Police fired tear gas and arrested hundreds of people in Paris on Saturday as the French capital went on lockdown for the latest “yellow vest” protests against President Emmanuel Macron.
Shouts of “Macron, resign” mingled with the tear gas near the famous Champs-Elysees avenue, the scene last Saturday of the worst rioting in Paris for decades.
A forklift truck driver who gave his name as Denis said he was planning, like others, to march on Macron’s presidential palace in anger against a leader who they say only looks out for the rich.
“I’m here for my son,” said the 30-year-old, who had travelled down to Paris from the Normandy port of Caen.
“I can’t let him live in a country where the poor are exploited.”
The protests began on November 17 with road blockades against rising fuel prices but have since ballooned into a mass movement against Macron’s policies and top-down style of governing.
Coordinated “yellow vest” protests were taking place across the country on Saturday, including on numerous motorways, causing havoc on the national road network.
Prime Minister Edouard Philippe said 481 people had been detained in Paris as police carried out checks on people arriving at train stations and at protest hotspots such as the Champs-Elysees and Bastille monument.
Among them were dozens arrested for carrying masks, hammers, slingshots and rocks that could be used to attack police.
Shops, museums, the Eiffel Tower and many metro stations were closed, while top-flight football matches and concerts have been cancelled.
Last weekend’s violence, which saw some 200 cars torched and the Arc de Triomphe vandalised, shook France and plunged Macron’s government into its deepest crisis so far.
“These past three weeks have produced a monster that its creators no longer control,” Interior Minister Castaner said on Friday, vowing “zero tolerance” towards those aiming to wreak further destruction.
Philippe on Friday evening met a delegation of self-described “moderate” yellow vests who urged people not to join the protests.
A spokesman from the movement, Christophe Chalencon, said Philippe had “listened to us and promised to take our demands to the president”.
“Now we await Mr Macron.
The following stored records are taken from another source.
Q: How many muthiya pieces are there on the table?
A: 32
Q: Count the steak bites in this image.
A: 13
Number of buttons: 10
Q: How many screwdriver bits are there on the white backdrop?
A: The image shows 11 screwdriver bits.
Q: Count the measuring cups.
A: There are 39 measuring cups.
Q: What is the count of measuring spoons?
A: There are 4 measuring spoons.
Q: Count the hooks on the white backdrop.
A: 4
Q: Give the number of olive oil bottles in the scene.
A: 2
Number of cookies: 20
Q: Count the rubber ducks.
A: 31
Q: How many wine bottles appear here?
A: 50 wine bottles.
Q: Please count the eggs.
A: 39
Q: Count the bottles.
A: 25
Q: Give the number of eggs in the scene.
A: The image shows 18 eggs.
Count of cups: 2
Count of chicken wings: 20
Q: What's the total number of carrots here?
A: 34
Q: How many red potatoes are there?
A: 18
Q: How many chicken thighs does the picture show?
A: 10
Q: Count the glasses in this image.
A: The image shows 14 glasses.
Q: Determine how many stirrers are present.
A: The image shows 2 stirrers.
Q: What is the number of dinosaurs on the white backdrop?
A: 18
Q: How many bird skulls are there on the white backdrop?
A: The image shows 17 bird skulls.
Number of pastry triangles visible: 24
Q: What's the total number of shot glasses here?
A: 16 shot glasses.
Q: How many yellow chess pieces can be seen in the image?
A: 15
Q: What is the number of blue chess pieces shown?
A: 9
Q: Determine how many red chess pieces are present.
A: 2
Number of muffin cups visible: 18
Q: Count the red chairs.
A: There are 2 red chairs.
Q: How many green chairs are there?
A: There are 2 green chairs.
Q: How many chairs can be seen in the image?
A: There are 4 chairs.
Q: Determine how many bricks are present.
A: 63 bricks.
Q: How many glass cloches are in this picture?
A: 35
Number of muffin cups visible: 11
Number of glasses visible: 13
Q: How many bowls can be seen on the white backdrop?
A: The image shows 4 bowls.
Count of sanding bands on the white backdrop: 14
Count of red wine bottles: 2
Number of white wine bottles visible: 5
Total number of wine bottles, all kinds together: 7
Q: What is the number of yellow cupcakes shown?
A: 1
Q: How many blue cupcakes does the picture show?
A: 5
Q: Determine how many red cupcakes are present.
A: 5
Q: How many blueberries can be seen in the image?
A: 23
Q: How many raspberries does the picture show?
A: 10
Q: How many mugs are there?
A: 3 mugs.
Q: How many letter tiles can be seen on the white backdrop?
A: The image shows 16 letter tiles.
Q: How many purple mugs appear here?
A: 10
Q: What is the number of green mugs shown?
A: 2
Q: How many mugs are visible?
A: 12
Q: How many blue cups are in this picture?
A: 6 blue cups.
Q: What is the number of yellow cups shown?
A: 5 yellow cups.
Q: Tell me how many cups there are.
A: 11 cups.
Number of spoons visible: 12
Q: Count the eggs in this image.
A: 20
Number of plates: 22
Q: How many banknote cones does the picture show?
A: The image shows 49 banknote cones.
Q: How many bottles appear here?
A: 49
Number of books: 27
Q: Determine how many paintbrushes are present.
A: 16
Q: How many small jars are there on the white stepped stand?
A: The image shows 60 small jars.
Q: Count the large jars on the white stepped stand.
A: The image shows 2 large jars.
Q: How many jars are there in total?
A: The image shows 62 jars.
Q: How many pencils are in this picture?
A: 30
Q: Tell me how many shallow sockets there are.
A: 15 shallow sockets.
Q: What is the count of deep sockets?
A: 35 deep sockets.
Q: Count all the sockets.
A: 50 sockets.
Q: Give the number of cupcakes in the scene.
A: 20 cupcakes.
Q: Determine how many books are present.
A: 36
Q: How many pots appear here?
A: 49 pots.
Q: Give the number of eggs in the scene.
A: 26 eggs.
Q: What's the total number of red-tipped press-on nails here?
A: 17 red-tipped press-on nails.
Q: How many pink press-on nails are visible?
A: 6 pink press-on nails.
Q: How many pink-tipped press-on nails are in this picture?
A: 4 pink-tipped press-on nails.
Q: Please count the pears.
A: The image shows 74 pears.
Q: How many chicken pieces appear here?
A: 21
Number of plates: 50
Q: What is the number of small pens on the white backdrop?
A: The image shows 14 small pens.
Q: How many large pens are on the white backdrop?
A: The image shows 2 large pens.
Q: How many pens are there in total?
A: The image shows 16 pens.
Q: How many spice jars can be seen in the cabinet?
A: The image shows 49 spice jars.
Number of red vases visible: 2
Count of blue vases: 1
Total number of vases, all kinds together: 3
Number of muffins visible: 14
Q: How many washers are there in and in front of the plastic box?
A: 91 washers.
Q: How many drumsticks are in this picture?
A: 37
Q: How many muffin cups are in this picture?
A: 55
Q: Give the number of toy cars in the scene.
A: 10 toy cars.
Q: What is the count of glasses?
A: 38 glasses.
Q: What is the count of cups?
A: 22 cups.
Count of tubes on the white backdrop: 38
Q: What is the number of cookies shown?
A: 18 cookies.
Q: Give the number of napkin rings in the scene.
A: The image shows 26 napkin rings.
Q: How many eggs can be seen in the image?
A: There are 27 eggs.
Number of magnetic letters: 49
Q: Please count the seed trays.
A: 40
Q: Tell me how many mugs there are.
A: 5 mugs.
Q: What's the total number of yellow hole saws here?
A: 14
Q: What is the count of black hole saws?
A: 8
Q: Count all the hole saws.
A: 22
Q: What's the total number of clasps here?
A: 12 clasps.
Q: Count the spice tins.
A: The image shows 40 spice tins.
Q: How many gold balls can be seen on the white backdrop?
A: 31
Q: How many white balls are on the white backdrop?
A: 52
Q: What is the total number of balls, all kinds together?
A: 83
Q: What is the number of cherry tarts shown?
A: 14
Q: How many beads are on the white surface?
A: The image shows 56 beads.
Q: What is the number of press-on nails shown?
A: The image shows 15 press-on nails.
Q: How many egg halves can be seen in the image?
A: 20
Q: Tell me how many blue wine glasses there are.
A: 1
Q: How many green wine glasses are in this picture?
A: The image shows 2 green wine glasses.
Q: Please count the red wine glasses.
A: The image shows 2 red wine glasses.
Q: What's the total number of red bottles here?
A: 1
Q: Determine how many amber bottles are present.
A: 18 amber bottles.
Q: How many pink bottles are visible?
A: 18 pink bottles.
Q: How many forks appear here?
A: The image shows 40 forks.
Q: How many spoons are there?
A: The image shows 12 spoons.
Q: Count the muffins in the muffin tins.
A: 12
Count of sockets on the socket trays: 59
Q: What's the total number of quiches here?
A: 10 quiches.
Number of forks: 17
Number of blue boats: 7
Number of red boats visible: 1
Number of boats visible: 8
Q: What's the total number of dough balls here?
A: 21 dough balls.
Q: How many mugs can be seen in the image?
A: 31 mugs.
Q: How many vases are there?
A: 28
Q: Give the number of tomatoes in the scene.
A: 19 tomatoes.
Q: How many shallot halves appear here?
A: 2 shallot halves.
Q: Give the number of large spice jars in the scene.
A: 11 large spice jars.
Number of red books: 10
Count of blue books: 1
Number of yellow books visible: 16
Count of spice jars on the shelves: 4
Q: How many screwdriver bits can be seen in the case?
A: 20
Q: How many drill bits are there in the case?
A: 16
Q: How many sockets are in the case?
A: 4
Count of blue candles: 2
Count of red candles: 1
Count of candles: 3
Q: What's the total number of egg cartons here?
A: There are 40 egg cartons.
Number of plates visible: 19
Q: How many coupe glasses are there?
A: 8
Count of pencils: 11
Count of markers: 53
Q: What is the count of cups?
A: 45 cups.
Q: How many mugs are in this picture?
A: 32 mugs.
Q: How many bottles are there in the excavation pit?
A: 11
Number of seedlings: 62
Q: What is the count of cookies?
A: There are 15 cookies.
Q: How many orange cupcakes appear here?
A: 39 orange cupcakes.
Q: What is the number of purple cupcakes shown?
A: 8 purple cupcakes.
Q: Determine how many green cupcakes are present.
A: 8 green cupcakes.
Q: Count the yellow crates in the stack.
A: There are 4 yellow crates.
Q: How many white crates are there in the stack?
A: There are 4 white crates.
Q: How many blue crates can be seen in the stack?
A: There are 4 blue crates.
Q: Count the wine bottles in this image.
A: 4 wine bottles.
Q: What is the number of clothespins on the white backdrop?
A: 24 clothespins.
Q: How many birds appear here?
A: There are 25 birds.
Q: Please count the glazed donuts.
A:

I hope he will speak to the people of France as a father, with love and respect and that he will take strong decisions,” he said.
Philippe said some 89,000 police were being mobilised for protests nationwide, including 8,000 police in Paris, where a dozen armoured vehicles were being deployed for the first time in decades.
– Death threat –
Shops around the Champs-Elysees boarded up their windows and emptied them of merchandise on Friday, while the Louvre, Musee d’Orsay and other museums were shut.
Department stores were also closed due to the risk of looting on what would normally be a busy shopping weekend in the run-up to Christmas.
Foreign governments are watching developments closely in one of the world’s most visited cities.
The US embassy issued a warning to Americans in Paris to “keep a low profile and avoid crowds”, while Belgium, Portugal and the Czech Republic advised citizens to postpone any planned visits.
In a warning of impending violence, an MP for Macron’s party, Benoit Potterie, received a bullet in the post on Friday with the words: “Next time it will be between your eyes.”
– Macron’s U-turn –
Macron this week gave in to some of the protesters’ demands for measures to help the poor and struggling middle classes, including scrapping a planned increase in fuel taxes and freezing electricity and gas prices in 2019.
But the “yellow vests”, some of whom who have become increasingly radicalised, are holding out for more.
Protests at dozens of schools over university reforms, and a call by farmers for demonstrations next week, have added to a sense of general revolt.
The hardline CGT union, hoping to capitalise on the movement, has called for rail and metro strikes next Friday to demand immediate wage and pension increases.
– ‘President of the rich’ –
Macron’s decision early in his presidency to slash taxes on France’s wealthiest is particularly unpopular with the protesters.
Arguing that such a move was necessary in order to boost investment and create jobs, the former investment banker has so far ruled out re-imposing the “fortune tax”.
But the policy, along with hikes on pensioners’ taxes, cuts in housing allowances and a string of comments deemed insensitive to ordinary workers, has led critics to label him a “president of the rich”.
Macron had previously vowed to stay the course in his bid to shake up the French economy and not be swayed by mass protests that have forced previous presidents to back down.
The climbdown on higher fuel taxes — which were intended to help France transition to a greener economy — marked a major departure for the centrist president.